I realize that transcendence is deep waters, and I certainly don't expect something easy to arise, but I thought I'd tap this community's expertise and ingenuity. Thanks for thinking on it.
Best Answer
The original Liouville's number is probably the easiest, but most of the proofs tend to invoke calculus (because why not?), so let me try to show it in a more 7th-grade friendly way. I'll call this the swaths-of-zero approach.
So we know that Liouville's number $L$ looks like this: .1100010000000000000000010... with a 1 in the $n!$ places.
When we square it, we get this: .012100220001000000000000220002...
What happens is that in the $2n!$ places we get a 1, and in the $p!+q!$ places we get a 2. (The great thing about this is that it can be explained using the elementary-school algorithm, the one they are all familiar with, for multiplication.)
If we multiply $L$ by an integer and write down the answer, the value of that integer will be "laid bare" as we go deeply enough into $L$'s decimal expansion, as eventually the 1s are far enough away to become that integer without stepping on each other.

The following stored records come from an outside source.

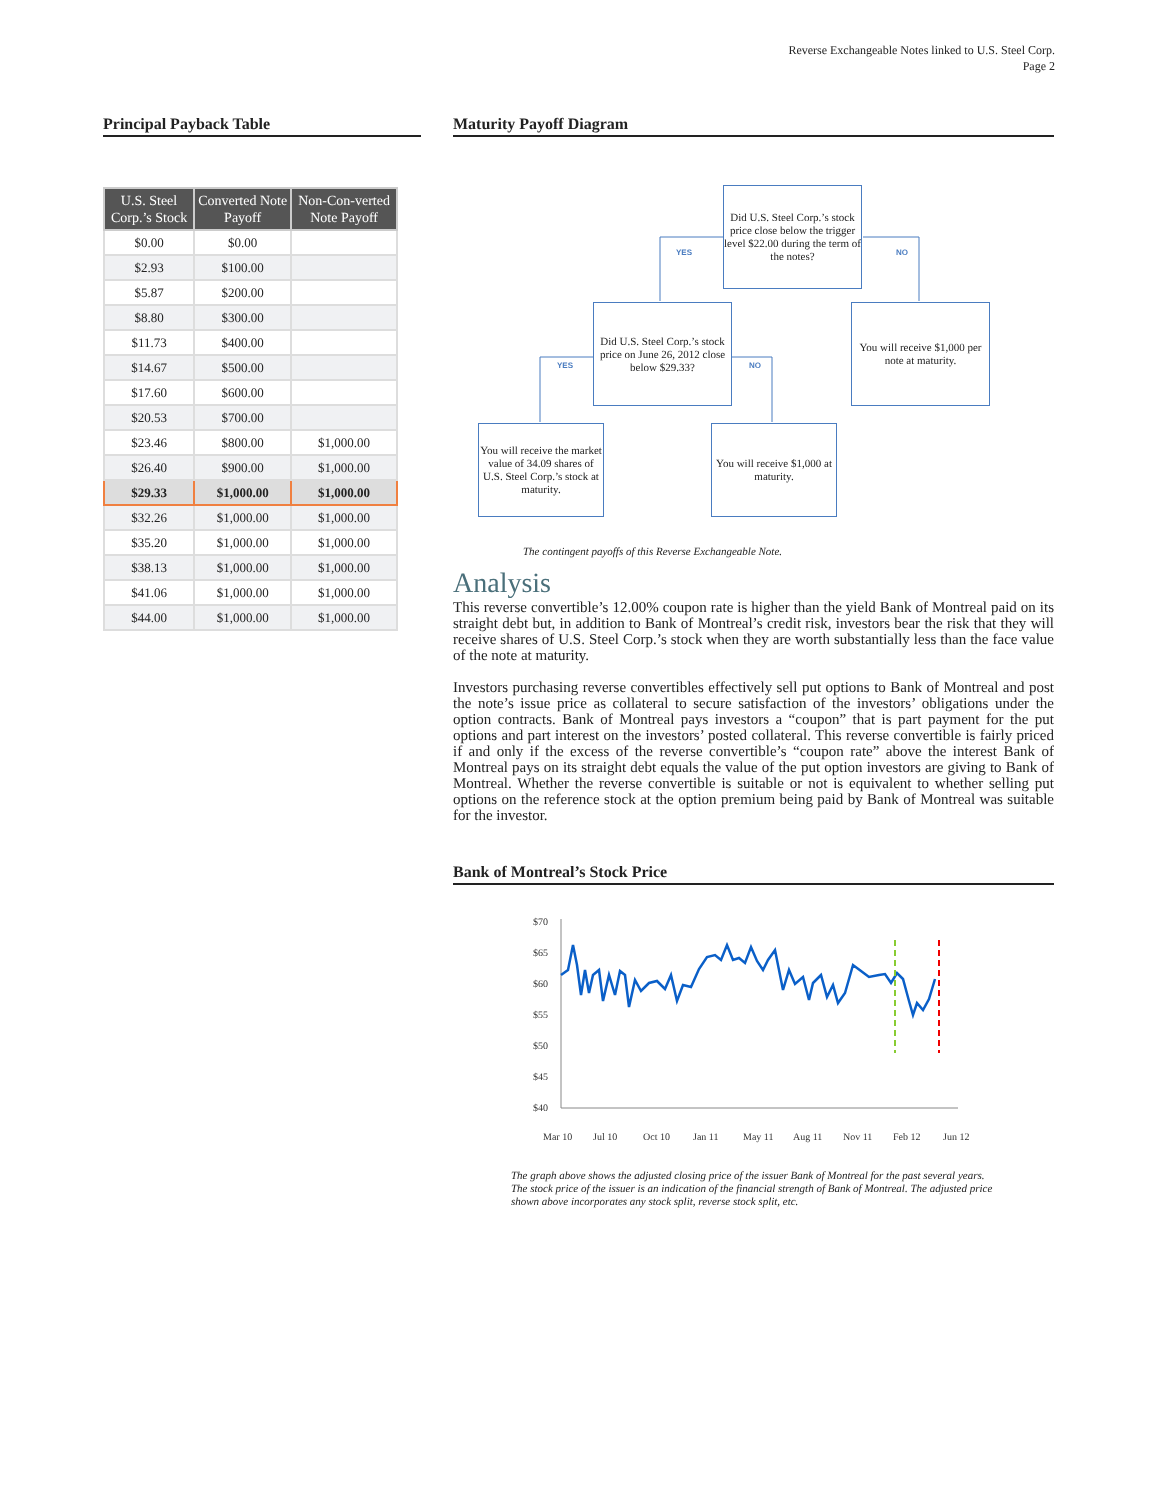Reverse Exchangeable Notes linked to U.S. Steel Corp.
Page 2
Principal Payback Table
| U.S. Steel Corp.’s Stock | Converted Note Payoff | Non-Con-verted Note Payoff |
| --- | --- | --- |
| $0.00 | $0.00 | |
| $2.93 | $100.00 | |
| $5.87 | $200.00 | |
| $8.80 | $300.00 | |
| $11.73 | $400.00 | |
| $14.67 | $500.00 | |
| $17.60 | $600.00 | |
| $20.53 | $700.00 | |
| $23.46 | $800.00 | $1,000.00 |
| $26.40 | $900.00 | $1,000.00 |
| $29.33 | $1,000.00 | $1,000.00 |
| $32.26 | $1,000.00 | $1,000.00 |
| $35.20 | $1,000.00 | $1,000.00 |
| $38.13 | $1,000.00 | $1,000.00 |
| $41.06 | $1,000.00 | $1,000.00 |
| $44.00 | $1,000.00 | $1,000.00 |
Maturity Payoff Diagram
Did U.S. Steel Corp.’s stock price close below the trigger level $22.00 during the term of the notes?
YES NO
Did U.S. Steel Corp.’s stock price on June 26, 2012 close below $29.33?
You will receive $1,000 per note at maturity.
YES NO
You will receive the market value of 34.09 shares of U.S. Steel Corp.’s stock at maturity.
You will receive $1,000 at maturity.
The contingent payoffs of this Reverse Exchangeable Note.
Analysis
This reverse convertible’s 12.00% coupon rate is higher than the yield Bank of Montreal paid on its straight debt but, in addition to Bank of Montreal’s credit risk, investors bear the risk that they will receive shares of U.S. Steel Corp.’s stock when they are worth substantially less than the face value of the note at maturity.
Investors purchasing reverse convertibles effectively sell put options to Bank of Montreal and post the note’s issue price as collateral to secure satisfaction of the investors’ obligations under the option contracts. Bank of Montreal pays investors a “coupon” that is part payment for the put options and part interest on the investors’ posted collateral. This reverse convertible is fairly priced if and only if the excess of the reverse convertible’s “coupon rate” above the interest Bank of Montreal pays on its straight debt equals the value of the put option investors are giving to Bank of Montreal. Whether the reverse convertible is suitable or not is equivalent to whether selling put options on the reference stock at the option premium being paid by Bank of Montreal was suitable for the investor.
Bank of Montreal’s Stock Price
$70
$65
$60
$55
$50
$45
$40
Mar 10
Jul 10
Oct 10
Jan 11
May 11
Aug 11
Nov 11
Feb 12
Jun 12
The graph above shows the adjusted closing price of the issuer Bank of Montreal for the past several years. The stock price of the issuer is an indication of the financial strength of Bank of Montreal. The adjusted price shown above incorporates any stock split, reverse stock split, etc.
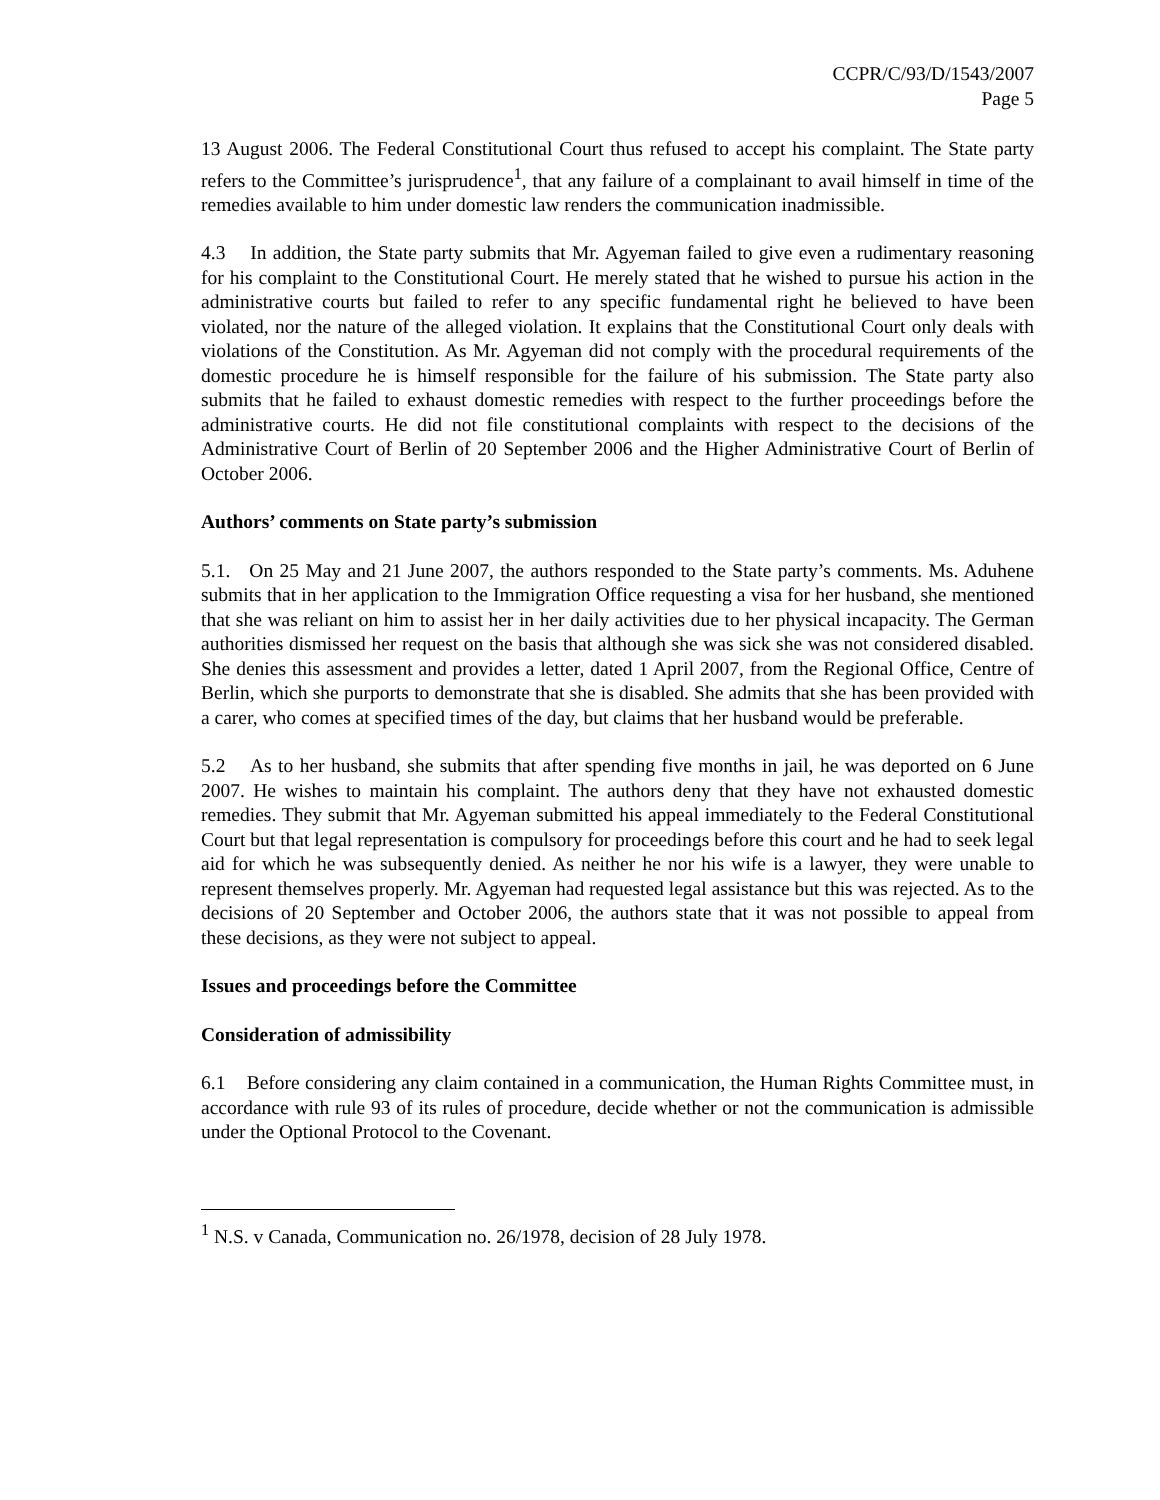CCPR/C/93/D/1543/2007
Page 5
13 August 2006. The Federal Constitutional Court thus refused to accept his complaint. The State party refers to the Committee’s jurisprudence<sup>1</sup>, that any failure of a complainant to avail himself in time of the remedies available to him under domestic law renders the communication inadmissible.
4.3 In addition, the State party submits that Mr. Agyeman failed to give even a rudimentary reasoning for his complaint to the Constitutional Court. He merely stated that he wished to pursue his action in the administrative courts but failed to refer to any specific fundamental right he believed to have been violated, nor the nature of the alleged violation. It explains that the Constitutional Court only deals with violations of the Constitution. As Mr. Agyeman did not comply with the procedural requirements of the domestic procedure he is himself responsible for the failure of his submission. The State party also submits that he failed to exhaust domestic remedies with respect to the further proceedings before the administrative courts. He did not file constitutional complaints with respect to the decisions of the Administrative Court of Berlin of 20 September 2006 and the Higher Administrative Court of Berlin of October 2006.
Authors’ comments on State party’s submission
5.1. On 25 May and 21 June 2007, the authors responded to the State party’s comments. Ms. Aduhene submits that in her application to the Immigration Office requesting a visa for her husband, she mentioned that she was reliant on him to assist her in her daily activities due to her physical incapacity. The German authorities dismissed her request on the basis that although she was sick she was not considered disabled. She denies this assessment and provides a letter, dated 1 April 2007, from the Regional Office, Centre of Berlin, which she purports to demonstrate that she is disabled. She admits that she has been provided with a carer, who comes at specified times of the day, but claims that her husband would be preferable.
5.2 As to her husband, she submits that after spending five months in jail, he was deported on 6 June 2007. He wishes to maintain his complaint. The authors deny that they have not exhausted domestic remedies. They submit that Mr. Agyeman submitted his appeal immediately to the Federal Constitutional Court but that legal representation is compulsory for proceedings before this court and he had to seek legal aid for which he was subsequently denied. As neither he nor his wife is a lawyer, they were unable to represent themselves properly. Mr. Agyeman had requested legal assistance but this was rejected. As to the decisions of 20 September and October 2006, the authors state that it was not possible to appeal from these decisions, as they were not subject to appeal.
Issues and proceedings before the Committee
Consideration of admissibility
6.1 Before considering any claim contained in a communication, the Human Rights Committee must, in accordance with rule 93 of its rules of procedure, decide whether or not the communication is admissible under the Optional Protocol to the Covenant.
<sup>1</sup> N.S. v Canada, Communication no. 26/1978, decision of 28 July 1978.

Similarly, if we multiply $L^2$ by an integer, we will see that integer in some places, and 2 times that integer in others. For large enough $n,$ if we look between the $n!$ place and the $(n+1)!$ place, the last thing we'll see is that integer written at the $2n!$ place.
Thus the swaths of zero in the multiple of $L$ are, $n!-(n-1)!=(n-1)(n-1)!$ long (minus a constant), whereas the widest swaths of zero in the multiple of $L^2$ are $n!-2(n-1)!=(n-2)(n-1)!$ (minus a constant) long, which is shorter, so there is no way to add positive multiples of $L$ and $L^2$ together to clear everything after the decimal point, or find positive multiples of each so that everything after the decimal point is equal.
More generally:
Suppose $a_jL^j+...$ and $a_kL^k+...$ are integer polynomials in $L,$ where $j>k.$ We show that their values cannot match up fully past the decimal point. The swaths of zero in the first polynomial, moving back from the $n!$ spot, are a constant away from $(n-j)(n-1)!$ long (the constant being the length of the sum of the coefficients), whereas in the second they are a constant away from $(n-k)(n-1)!$ long, in the same place (moving back from the $n!$ spot).
I don't know if this explanation holds up to the standards of rigor you like to maintain when teaching them, but I think they will find it fascinating.